Dataset entries:
----------------
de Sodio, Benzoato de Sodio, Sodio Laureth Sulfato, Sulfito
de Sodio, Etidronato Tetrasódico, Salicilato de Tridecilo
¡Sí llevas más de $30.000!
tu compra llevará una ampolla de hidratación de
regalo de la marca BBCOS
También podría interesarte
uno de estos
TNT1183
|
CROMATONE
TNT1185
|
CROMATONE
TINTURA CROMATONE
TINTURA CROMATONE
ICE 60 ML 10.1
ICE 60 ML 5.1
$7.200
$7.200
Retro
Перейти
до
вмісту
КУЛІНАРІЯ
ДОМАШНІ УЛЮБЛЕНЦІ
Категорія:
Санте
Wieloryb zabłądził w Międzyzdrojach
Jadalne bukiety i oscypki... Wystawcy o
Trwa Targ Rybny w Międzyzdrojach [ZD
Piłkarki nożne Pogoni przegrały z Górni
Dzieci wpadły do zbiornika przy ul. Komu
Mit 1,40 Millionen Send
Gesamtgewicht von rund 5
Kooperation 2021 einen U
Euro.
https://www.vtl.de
----------------
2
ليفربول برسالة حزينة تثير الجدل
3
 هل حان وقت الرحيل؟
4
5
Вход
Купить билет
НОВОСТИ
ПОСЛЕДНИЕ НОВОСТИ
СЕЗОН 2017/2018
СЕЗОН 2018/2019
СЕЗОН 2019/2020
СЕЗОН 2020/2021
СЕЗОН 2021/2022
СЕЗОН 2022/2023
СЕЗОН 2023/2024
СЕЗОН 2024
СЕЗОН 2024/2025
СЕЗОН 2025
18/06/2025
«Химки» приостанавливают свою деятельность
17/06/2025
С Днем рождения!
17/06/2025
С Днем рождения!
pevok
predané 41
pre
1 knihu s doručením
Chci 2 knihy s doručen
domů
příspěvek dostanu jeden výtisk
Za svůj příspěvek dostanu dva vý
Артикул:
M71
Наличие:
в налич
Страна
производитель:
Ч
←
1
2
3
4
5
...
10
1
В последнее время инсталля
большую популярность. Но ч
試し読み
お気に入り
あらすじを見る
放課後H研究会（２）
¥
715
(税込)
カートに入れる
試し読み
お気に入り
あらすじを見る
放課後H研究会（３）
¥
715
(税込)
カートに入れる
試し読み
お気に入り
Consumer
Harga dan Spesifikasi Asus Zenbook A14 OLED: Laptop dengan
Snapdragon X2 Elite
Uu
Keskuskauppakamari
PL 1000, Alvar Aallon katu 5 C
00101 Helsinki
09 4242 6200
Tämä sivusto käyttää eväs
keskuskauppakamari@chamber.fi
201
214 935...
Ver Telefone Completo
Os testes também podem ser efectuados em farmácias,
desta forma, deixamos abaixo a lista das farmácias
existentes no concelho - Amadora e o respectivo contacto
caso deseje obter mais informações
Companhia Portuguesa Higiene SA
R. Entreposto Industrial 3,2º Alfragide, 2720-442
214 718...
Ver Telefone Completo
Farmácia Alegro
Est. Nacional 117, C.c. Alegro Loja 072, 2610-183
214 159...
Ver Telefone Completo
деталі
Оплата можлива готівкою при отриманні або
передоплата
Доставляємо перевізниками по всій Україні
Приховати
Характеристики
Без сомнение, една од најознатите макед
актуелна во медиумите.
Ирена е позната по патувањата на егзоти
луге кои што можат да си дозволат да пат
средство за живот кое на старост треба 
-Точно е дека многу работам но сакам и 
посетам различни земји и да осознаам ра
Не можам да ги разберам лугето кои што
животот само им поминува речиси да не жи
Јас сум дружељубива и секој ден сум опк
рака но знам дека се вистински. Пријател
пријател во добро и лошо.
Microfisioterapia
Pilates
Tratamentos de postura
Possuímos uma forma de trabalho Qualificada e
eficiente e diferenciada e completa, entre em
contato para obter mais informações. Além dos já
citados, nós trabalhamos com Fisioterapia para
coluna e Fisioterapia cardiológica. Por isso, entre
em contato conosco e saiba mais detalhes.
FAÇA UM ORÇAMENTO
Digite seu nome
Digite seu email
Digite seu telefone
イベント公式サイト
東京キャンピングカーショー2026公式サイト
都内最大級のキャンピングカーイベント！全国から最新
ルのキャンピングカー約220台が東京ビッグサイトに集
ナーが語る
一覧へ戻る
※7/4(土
----------------
> Assignment
Copy the lines from the one containing "de Sodio, Benzoato" through the one containing "https://www.vtl.de", inclusive.

> Solution below
de Sodio, Benzoato de Sodio, Sodio Laureth Sulfato, Sulfito
de Sodio, Etidronato Tetrasódico, Salicilato de Tridecilo
¡Sí llevas más de $30.000!
tu compra llevará una ampolla de hidratación de
regalo de la marca BBCOS
También podría interesarte
uno de estos
TNT1183
|
CROMATONE
TNT1185
|
CROMATONE
TINTURA CROMATONE
TINTURA CROMATONE
ICE 60 ML 10.1
ICE 60 ML 5.1
$7.200
$7.200
Retro
Перейти
до
вмісту
КУЛІНАРІЯ
ДОМАШНІ УЛЮБЛЕНЦІ
Категорія:
Санте
Wieloryb zabłądził w Międzyzdrojach
Jadalne bukiety i oscypki... Wystawcy o
Trwa Targ Rybny w Międzyzdrojach [ZD
Piłkarki nożne Pogoni przegrały z Górni
Dzieci wpadły do zbiornika przy ul. Komu
Mit 1,40 Millionen Send
Gesamtgewicht von rund 5
Kooperation 2021 einen U
Euro.
https://www.vtl.de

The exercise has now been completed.